BEGIN

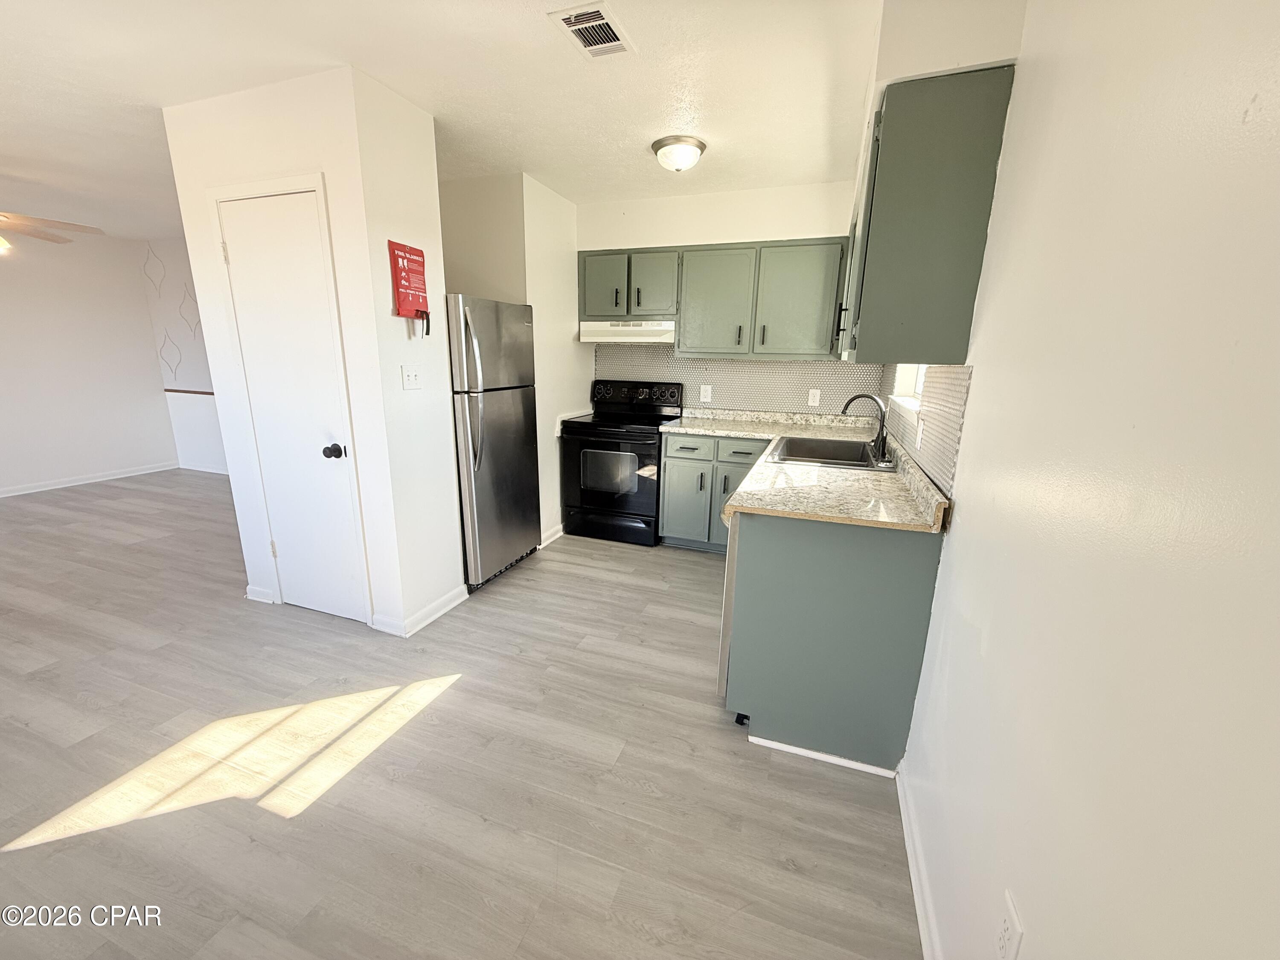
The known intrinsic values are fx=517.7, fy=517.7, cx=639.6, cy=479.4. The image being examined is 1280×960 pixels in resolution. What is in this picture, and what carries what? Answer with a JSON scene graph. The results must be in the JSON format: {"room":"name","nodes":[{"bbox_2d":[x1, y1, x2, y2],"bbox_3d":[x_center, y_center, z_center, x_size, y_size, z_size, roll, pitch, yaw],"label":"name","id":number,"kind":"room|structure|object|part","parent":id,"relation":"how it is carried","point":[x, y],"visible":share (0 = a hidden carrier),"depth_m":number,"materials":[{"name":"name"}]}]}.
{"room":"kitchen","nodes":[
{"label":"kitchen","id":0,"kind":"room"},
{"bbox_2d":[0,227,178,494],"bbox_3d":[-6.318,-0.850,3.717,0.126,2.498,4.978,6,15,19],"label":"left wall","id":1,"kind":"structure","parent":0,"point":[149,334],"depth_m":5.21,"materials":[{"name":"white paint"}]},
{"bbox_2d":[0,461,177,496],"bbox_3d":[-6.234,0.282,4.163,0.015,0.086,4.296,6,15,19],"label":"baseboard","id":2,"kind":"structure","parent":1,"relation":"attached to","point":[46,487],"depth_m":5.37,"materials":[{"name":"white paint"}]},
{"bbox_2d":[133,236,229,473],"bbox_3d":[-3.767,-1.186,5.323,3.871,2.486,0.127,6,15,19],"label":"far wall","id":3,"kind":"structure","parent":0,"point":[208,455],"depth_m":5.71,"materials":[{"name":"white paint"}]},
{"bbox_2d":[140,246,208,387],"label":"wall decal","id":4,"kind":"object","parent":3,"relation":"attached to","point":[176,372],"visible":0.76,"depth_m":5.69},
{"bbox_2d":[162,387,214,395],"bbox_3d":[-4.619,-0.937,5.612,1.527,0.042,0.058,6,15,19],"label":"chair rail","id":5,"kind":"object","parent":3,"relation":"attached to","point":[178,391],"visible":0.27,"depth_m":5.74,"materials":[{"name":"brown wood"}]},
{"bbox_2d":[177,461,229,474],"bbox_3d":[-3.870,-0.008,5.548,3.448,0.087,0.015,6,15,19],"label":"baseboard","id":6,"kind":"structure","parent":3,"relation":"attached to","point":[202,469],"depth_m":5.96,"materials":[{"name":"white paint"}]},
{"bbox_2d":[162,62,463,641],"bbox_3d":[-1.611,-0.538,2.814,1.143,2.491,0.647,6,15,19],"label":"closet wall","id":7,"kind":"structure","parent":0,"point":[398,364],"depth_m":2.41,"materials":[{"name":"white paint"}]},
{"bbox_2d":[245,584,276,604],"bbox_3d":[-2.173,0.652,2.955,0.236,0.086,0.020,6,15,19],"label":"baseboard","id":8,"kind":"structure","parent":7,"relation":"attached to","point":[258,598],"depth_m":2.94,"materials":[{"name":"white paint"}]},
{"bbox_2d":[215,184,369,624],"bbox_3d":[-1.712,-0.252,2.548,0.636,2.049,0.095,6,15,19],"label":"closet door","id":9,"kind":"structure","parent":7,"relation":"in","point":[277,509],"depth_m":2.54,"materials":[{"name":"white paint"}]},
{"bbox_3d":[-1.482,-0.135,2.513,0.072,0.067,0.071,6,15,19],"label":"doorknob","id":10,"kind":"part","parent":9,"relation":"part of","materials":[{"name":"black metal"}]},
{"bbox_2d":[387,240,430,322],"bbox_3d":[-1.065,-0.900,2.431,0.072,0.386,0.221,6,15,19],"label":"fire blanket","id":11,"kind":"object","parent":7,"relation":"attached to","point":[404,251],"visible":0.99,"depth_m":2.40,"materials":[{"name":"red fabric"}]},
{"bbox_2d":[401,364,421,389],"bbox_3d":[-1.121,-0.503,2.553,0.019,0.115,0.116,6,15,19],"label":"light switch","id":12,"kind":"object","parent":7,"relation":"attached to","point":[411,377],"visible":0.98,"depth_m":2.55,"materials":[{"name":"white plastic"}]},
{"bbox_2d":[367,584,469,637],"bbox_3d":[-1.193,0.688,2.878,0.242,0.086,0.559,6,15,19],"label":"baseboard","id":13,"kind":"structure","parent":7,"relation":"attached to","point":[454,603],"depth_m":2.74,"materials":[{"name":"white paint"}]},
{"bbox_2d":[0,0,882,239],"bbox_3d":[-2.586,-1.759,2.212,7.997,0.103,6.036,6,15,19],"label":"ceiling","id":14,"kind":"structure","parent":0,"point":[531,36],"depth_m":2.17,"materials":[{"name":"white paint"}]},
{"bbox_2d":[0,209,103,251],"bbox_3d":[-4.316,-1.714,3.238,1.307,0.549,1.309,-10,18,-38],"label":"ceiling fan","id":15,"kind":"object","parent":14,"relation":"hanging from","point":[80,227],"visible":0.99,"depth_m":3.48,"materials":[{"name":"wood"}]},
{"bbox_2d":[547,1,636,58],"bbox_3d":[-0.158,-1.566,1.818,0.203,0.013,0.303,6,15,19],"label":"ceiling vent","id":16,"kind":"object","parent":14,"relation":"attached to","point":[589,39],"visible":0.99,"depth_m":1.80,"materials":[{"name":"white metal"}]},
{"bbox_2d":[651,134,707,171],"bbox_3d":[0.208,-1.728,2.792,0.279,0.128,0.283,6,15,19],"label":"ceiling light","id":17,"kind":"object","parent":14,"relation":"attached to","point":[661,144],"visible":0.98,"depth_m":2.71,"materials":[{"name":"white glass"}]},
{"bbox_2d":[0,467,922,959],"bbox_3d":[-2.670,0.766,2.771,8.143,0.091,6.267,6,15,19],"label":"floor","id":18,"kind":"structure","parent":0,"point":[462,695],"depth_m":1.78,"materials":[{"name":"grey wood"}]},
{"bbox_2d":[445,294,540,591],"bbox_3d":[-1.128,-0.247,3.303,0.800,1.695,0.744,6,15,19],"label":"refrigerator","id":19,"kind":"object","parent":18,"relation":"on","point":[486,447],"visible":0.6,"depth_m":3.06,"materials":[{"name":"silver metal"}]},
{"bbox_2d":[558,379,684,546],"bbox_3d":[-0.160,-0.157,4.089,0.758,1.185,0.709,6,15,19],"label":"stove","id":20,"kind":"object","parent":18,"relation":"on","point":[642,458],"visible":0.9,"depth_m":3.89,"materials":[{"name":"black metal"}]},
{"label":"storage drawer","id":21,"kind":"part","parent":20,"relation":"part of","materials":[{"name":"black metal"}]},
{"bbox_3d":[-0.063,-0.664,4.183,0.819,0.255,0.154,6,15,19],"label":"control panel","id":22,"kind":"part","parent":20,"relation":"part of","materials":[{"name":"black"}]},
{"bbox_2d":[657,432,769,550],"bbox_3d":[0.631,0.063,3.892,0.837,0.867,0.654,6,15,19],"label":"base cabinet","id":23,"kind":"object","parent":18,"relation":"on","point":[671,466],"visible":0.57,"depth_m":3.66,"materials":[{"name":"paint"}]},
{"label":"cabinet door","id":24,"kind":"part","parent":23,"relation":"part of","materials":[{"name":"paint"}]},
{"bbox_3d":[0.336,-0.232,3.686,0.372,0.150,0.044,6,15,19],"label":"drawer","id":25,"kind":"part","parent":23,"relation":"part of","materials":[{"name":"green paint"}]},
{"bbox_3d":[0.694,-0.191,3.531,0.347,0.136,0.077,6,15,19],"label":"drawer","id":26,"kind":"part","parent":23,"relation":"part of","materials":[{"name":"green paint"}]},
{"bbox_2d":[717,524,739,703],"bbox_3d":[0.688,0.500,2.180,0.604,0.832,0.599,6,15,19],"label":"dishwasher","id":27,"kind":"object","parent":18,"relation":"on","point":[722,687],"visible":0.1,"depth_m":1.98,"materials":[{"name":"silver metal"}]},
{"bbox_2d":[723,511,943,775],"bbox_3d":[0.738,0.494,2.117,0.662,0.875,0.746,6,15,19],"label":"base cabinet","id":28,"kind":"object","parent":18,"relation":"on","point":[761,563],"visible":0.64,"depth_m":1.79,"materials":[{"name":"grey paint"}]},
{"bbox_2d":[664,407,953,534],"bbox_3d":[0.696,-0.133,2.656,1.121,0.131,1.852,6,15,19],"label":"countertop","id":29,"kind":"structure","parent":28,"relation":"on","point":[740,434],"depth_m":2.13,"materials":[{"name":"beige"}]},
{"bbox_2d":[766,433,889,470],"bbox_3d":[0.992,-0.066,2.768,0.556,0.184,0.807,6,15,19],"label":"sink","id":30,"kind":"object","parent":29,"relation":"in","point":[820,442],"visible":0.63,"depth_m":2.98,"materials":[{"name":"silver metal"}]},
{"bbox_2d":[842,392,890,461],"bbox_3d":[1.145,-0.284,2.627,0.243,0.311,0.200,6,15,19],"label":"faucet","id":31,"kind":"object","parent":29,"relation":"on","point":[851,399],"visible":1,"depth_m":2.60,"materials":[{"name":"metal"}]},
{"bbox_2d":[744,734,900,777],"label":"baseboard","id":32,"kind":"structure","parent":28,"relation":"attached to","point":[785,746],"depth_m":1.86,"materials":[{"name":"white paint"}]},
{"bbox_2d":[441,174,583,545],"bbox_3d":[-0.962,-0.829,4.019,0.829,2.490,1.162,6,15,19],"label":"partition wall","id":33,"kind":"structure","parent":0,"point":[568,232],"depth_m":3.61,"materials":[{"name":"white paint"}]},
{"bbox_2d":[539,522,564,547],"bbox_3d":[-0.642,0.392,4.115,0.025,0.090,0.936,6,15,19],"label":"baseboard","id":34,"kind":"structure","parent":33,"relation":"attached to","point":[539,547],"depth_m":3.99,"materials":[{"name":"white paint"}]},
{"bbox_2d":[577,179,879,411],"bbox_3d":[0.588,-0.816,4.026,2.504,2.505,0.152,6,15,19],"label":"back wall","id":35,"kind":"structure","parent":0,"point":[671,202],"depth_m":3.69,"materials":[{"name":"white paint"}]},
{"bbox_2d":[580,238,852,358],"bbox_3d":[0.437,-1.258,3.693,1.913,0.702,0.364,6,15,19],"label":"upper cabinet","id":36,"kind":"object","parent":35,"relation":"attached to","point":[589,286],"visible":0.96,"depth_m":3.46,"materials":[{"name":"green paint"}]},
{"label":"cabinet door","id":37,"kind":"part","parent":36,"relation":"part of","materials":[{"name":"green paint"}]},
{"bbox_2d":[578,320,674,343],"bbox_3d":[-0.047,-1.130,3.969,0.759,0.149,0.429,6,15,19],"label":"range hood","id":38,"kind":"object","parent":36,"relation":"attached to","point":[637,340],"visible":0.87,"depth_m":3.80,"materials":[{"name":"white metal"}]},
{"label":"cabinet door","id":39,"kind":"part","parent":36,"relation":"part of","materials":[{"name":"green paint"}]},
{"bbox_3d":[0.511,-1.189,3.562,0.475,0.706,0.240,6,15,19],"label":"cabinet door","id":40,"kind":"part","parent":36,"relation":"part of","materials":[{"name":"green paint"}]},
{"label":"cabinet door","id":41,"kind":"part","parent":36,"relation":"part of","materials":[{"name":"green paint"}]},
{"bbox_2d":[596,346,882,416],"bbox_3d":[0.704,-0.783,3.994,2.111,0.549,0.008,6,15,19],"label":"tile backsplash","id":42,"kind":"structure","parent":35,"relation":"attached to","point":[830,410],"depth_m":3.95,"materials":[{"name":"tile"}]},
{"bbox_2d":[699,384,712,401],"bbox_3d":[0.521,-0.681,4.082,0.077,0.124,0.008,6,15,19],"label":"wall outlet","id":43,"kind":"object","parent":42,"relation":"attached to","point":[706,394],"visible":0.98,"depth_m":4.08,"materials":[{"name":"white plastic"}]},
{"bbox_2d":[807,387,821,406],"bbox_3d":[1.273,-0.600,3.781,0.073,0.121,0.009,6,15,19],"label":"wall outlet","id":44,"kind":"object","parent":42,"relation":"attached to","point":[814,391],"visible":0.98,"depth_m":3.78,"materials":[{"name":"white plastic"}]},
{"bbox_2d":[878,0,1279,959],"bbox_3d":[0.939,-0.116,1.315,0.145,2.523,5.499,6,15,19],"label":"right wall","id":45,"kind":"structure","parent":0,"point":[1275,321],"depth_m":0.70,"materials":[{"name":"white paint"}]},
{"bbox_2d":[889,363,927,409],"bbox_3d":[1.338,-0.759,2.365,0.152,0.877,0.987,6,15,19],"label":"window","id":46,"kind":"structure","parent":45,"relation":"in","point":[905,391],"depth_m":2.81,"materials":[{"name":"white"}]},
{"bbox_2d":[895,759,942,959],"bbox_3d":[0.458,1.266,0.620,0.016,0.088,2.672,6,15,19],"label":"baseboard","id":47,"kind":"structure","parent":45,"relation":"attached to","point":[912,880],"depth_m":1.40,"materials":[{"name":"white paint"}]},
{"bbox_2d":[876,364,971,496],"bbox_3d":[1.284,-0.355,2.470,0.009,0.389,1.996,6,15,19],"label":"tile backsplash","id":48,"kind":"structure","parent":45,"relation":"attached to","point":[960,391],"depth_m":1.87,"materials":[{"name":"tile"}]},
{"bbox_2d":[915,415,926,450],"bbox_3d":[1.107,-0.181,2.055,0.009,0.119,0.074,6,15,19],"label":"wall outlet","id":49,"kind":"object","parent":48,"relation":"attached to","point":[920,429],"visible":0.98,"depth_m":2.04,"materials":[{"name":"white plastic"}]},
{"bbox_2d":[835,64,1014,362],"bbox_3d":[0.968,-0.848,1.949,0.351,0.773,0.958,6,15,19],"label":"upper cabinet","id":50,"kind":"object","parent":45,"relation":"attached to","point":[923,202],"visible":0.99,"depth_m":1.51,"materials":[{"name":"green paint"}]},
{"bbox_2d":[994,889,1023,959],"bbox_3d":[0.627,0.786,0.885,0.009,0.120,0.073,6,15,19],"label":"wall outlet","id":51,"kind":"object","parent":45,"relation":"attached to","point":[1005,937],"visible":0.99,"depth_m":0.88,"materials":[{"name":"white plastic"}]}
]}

END

Problem to solve: In the listing above, count each line that holds the string "kitchen". Give the number only.

Completed exercise: 2